I have an 87 Olds Cutlass Supreme and i want to swap out the front bench split style seat for bucket seats but i am wondering what seats from what kind of cars will fit and with what kind of mods or brackets will i need to accomplish this. any info will be apprieciated.


----------



## dameon (Dec 1, 2011)

walkthrow the junkyard, cadillac, s-10, nissin all fit just buy them and remove your carpet place them were you want them weld backwards bolts to the floor or drill holes. your going to need a center console or the seats will look funny


----------



## dameon (Dec 1, 2011)

power buckets are eazy also they just need 12 volt power. i can put any seats in any car and your back seat it eazy to match just remove the covers and get matching color seat covers


----------



## texasboi (May 26, 2008)

Thanks for the advice Homie :thumbsup:


----------



## cashmoneyspeed (Jun 21, 2005)

If your cutlass had the bench from the factory, you'll need to add the reinforced mounts for both front seats on the inside by the trans tunnel. Factory bench cars only had studs by the doors for the bench. 

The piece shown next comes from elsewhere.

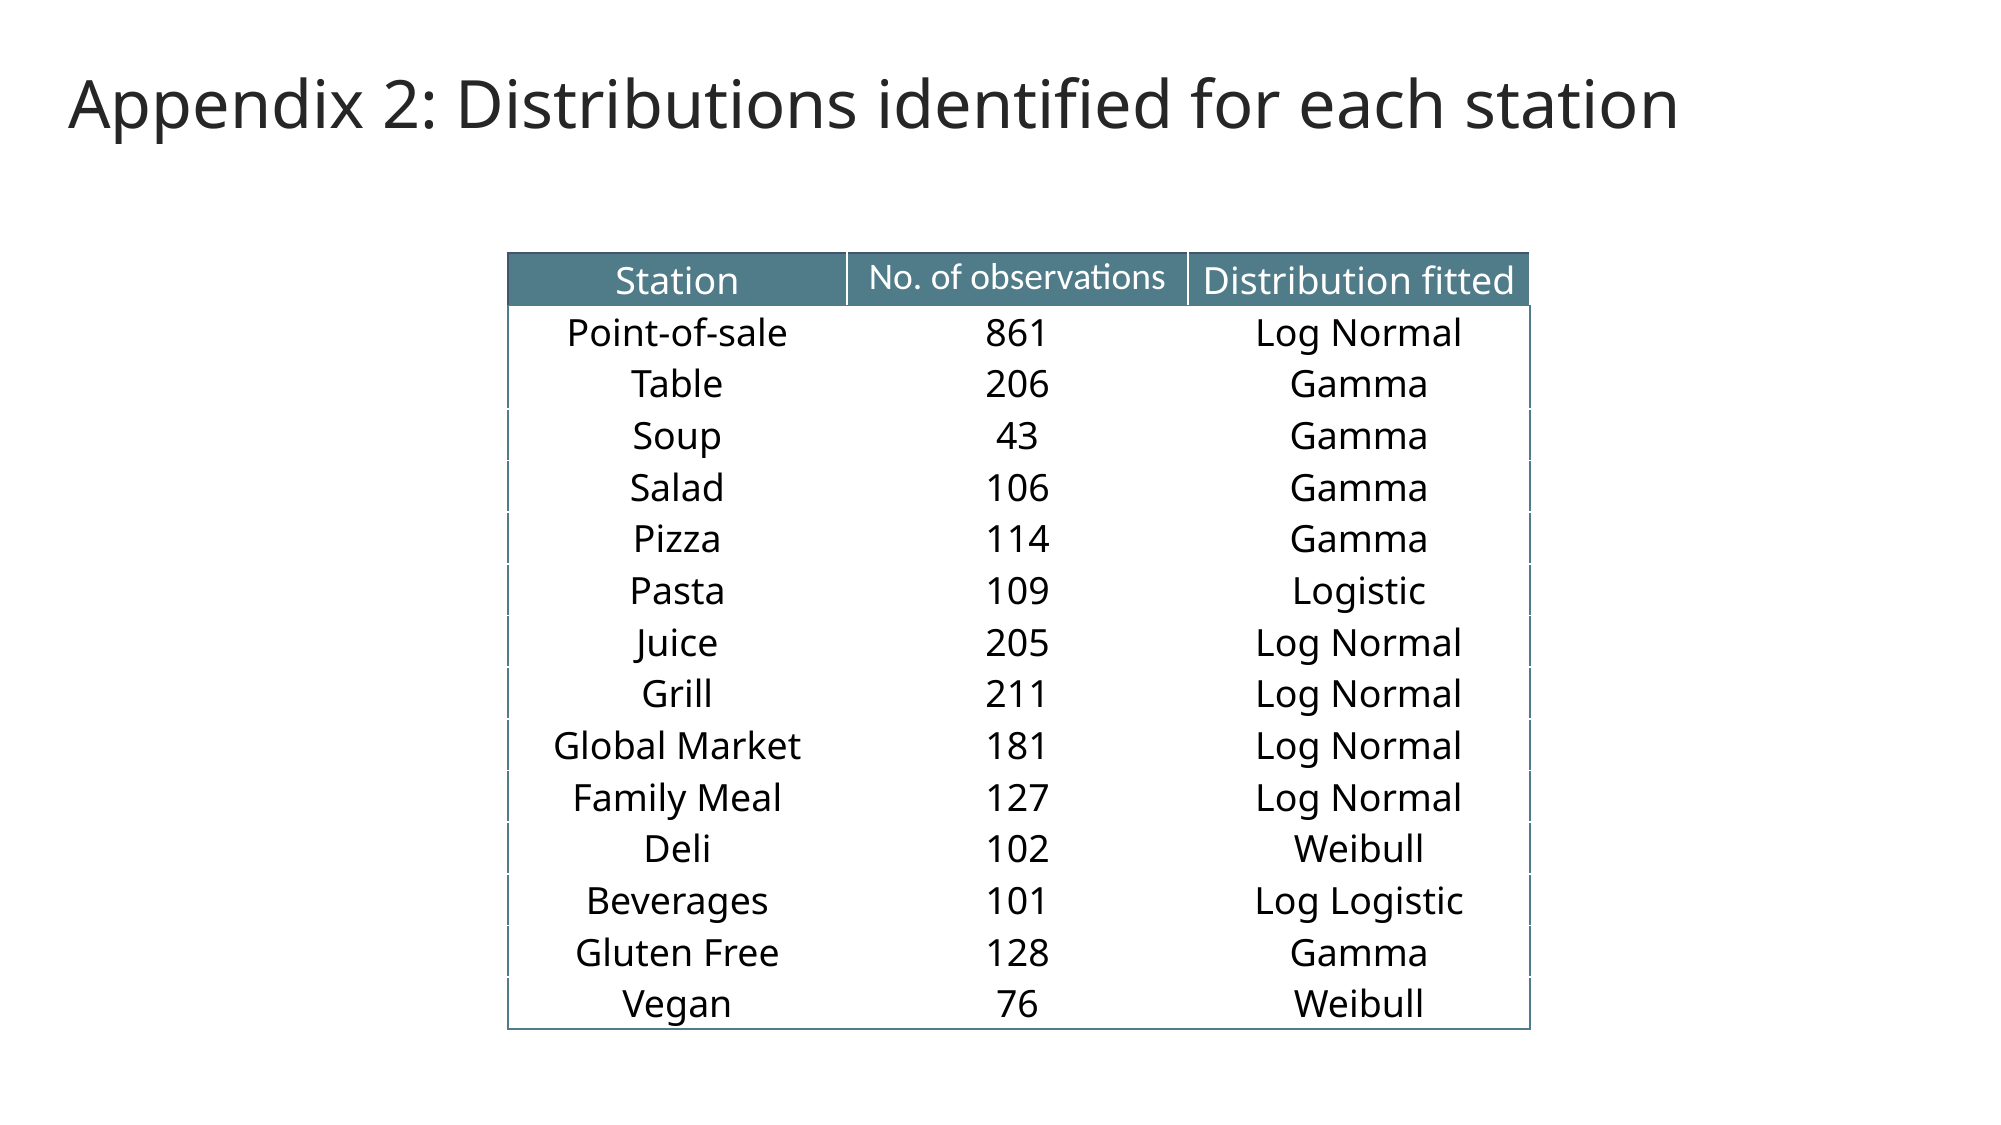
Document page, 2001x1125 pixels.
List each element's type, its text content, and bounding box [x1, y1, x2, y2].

All 78-87 regal, cutlass, monte, Elco, and Grand Prix seats are a direct bolt in.


----------



## texasboi (May 26, 2008)

It's actually a split bench seat. Not sure if that makes any difference.


----------



## dameon (Dec 1, 2011)

you know what you can do at the junkyard were you remove them if theres a regal, cutlass, monte, grand prix 78 to 87 test fit them and see if they look ok not to high and if the bolts line up. its no big deal they sell the box bolts one ebay for bucket gbody. theres nothing to it but to find a pair of buckets and slap them in theres nothing to think about. measure from door to door, and find a console as well buckets look like shit with a gap in the center


----------



## texasboi (May 26, 2008)

good info thanx homie


----------